*Excerpted data:*
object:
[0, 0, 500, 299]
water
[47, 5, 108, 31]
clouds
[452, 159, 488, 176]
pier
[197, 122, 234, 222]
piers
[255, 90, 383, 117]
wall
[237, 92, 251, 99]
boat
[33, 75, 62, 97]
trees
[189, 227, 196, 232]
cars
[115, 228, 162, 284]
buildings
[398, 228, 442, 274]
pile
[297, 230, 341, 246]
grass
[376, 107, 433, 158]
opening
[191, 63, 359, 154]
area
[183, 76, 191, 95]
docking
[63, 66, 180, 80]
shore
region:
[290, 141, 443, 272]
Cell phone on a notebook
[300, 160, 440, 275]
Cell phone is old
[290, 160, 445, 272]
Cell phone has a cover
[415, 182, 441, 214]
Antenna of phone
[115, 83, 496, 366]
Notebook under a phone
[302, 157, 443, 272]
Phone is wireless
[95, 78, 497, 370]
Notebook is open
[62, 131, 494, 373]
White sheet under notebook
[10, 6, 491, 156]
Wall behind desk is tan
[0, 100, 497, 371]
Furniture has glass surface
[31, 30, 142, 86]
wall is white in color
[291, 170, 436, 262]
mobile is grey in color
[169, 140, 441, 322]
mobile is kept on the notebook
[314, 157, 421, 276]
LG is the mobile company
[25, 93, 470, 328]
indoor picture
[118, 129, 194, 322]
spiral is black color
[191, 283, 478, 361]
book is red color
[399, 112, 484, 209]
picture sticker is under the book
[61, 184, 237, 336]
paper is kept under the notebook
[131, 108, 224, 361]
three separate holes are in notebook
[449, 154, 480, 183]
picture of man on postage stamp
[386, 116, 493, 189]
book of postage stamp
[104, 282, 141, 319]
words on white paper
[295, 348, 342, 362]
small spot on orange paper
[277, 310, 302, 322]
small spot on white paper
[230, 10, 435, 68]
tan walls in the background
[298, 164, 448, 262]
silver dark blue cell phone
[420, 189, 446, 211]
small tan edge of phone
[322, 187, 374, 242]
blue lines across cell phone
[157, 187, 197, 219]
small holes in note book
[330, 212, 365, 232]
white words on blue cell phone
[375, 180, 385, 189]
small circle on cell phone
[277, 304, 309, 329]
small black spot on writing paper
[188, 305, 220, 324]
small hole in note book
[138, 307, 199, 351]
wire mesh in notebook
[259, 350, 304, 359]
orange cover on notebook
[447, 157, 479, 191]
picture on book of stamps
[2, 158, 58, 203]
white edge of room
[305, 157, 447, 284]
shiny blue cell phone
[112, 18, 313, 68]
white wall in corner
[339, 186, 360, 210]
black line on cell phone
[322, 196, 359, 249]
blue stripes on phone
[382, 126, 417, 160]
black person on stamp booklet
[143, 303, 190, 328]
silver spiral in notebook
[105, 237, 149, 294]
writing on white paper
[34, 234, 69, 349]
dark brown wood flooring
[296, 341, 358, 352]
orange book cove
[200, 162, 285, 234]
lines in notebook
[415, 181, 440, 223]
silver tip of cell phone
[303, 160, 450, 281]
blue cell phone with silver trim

...

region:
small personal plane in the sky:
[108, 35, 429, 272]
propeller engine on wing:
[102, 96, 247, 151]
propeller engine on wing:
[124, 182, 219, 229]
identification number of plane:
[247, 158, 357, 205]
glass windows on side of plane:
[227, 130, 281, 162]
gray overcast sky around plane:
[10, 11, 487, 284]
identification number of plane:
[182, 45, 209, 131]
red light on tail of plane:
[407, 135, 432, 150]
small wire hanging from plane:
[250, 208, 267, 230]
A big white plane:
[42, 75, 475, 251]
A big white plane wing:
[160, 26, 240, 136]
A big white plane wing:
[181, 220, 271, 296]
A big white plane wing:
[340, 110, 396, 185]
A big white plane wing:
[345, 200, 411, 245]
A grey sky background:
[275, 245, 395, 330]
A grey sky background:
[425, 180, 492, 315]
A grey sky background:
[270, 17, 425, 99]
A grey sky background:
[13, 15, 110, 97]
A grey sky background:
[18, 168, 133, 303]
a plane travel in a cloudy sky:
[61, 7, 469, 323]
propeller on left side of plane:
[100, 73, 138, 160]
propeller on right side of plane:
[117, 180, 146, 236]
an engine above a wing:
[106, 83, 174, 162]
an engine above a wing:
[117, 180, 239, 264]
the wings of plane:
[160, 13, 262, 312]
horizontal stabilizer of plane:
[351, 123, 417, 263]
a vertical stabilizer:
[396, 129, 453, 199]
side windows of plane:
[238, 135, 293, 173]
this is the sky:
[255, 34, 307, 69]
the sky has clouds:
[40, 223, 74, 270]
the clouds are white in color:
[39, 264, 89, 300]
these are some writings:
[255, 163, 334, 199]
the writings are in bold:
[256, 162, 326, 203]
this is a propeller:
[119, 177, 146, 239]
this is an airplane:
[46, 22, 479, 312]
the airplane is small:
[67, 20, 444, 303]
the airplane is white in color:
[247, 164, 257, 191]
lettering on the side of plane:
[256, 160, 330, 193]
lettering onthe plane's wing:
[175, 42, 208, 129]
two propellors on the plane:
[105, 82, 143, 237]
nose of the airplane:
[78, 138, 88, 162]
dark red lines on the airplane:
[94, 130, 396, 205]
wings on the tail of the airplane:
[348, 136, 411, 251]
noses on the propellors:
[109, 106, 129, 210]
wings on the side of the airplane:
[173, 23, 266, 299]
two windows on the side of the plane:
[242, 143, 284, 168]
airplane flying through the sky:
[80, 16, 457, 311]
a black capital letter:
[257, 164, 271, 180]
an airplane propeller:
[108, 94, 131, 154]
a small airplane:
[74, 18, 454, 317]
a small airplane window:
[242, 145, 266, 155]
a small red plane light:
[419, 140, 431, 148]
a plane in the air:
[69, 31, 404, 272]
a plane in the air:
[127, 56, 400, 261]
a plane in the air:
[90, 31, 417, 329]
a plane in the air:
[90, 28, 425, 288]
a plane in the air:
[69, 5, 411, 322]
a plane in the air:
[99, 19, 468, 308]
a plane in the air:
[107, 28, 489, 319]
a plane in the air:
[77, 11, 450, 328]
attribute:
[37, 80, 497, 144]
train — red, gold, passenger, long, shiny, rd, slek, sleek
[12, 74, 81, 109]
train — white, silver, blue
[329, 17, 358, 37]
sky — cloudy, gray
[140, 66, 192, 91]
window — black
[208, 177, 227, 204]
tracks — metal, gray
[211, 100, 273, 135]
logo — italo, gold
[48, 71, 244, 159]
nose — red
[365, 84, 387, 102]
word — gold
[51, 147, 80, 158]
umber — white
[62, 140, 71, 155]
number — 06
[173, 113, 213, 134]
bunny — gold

--

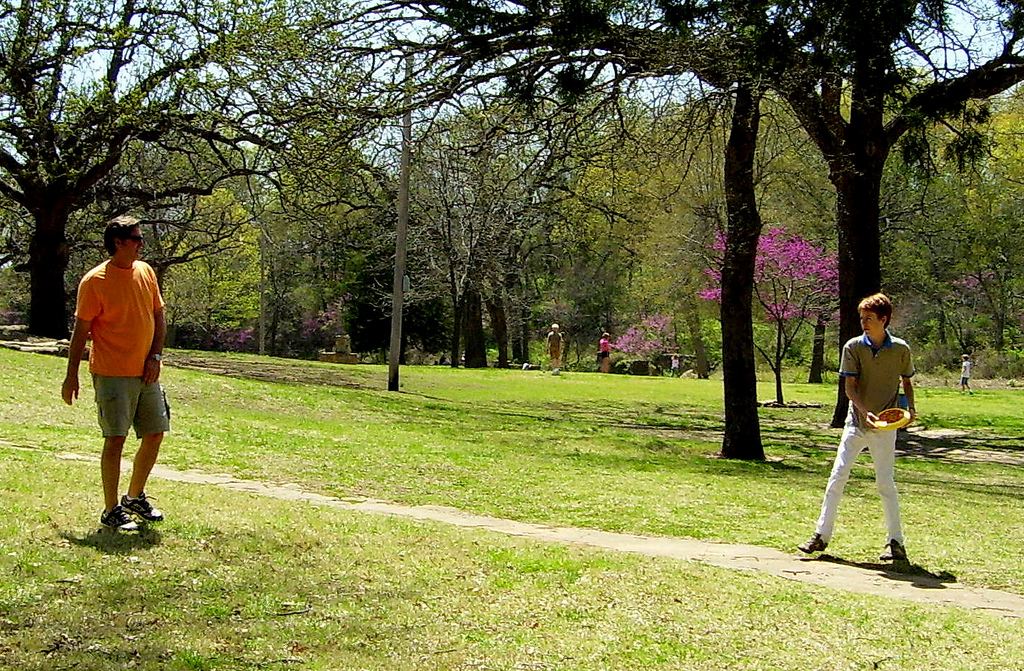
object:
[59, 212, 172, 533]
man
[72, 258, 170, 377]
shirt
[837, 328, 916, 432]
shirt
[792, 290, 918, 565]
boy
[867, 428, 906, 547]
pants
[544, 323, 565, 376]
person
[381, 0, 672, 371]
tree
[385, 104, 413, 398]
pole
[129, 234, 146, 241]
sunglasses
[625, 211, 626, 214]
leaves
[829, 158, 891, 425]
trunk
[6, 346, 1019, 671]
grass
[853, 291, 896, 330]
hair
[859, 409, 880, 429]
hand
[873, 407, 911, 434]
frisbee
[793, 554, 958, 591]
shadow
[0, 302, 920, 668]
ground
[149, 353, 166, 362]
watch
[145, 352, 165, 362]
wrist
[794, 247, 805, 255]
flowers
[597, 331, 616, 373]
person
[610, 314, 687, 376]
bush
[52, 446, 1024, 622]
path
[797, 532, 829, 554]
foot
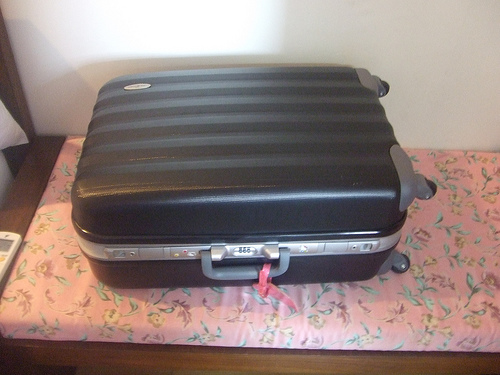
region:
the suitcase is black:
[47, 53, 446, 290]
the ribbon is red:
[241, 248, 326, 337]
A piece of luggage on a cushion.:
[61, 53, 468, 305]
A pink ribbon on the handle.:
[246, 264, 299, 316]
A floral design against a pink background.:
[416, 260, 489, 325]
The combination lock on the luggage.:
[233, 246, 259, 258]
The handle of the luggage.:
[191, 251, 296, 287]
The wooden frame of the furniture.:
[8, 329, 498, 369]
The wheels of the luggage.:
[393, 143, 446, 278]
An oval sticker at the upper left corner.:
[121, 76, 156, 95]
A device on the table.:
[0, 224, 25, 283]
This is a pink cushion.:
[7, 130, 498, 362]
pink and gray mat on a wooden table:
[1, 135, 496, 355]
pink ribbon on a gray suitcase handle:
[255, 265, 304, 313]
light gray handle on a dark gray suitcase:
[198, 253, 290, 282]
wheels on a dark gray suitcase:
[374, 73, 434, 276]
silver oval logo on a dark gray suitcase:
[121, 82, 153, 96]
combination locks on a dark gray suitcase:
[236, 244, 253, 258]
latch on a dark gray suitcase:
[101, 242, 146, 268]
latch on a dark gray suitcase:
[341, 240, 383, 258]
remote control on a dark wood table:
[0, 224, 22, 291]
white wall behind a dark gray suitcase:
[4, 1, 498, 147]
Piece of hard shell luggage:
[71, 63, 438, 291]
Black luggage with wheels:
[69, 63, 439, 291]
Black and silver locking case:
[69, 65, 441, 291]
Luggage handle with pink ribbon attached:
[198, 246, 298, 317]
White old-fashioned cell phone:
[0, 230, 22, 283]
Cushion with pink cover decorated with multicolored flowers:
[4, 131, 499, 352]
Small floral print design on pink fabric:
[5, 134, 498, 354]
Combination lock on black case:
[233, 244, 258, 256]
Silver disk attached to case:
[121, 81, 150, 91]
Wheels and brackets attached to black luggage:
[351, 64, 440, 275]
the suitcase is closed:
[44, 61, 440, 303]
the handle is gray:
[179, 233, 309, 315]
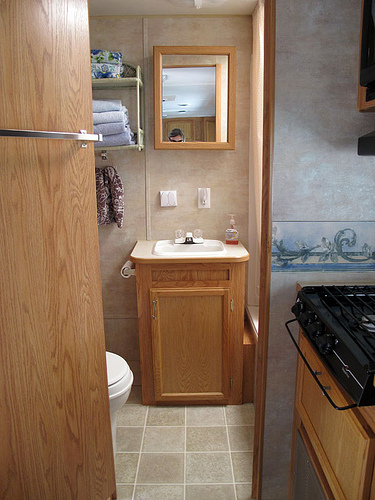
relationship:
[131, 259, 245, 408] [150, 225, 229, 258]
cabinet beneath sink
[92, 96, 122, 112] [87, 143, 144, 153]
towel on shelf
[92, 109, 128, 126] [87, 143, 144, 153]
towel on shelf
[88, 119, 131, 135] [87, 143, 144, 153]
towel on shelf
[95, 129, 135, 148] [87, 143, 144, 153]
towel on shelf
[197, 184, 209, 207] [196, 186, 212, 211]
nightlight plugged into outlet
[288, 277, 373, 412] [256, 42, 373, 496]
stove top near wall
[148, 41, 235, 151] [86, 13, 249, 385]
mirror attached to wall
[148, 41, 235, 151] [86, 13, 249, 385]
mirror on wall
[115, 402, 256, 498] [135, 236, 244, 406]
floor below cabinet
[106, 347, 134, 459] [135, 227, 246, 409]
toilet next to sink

*What is expected:* Put the data from the line with "[191, 63, 359, 154]" up to and including the line with "wall is white in color" into a JSON list of strings, with one string for each line and any blank lines omitted.

*Result for this exercise:*
[
  "[191, 63, 359, 154]",
  "area",
  "[183, 76, 191, 95]",
  "docking",
  "[63, 66, 180, 80]",
  "shore",
  "region:",
  "[290, 141, 443, 272]",
  "Cell phone on a notebook",
  "[300, 160, 440, 275]",
  "Cell phone is old",
  "[290, 160, 445, 272]",
  "Cell phone has a cover",
  "[415, 182, 441, 214]",
  "Antenna of phone",
  "[115, 83, 496, 366]",
  "Notebook under a phone",
  "[302, 157, 443, 272]",
  "Phone is wireless",
  "[95, 78, 497, 370]",
  "Notebook is open",
  "[62, 131, 494, 373]",
  "White sheet under notebook",
  "[10, 6, 491, 156]",
  "Wall behind desk is tan",
  "[0, 100, 497, 371]",
  "Furniture has glass surface",
  "[31, 30, 142, 86]",
  "wall is white in color"
]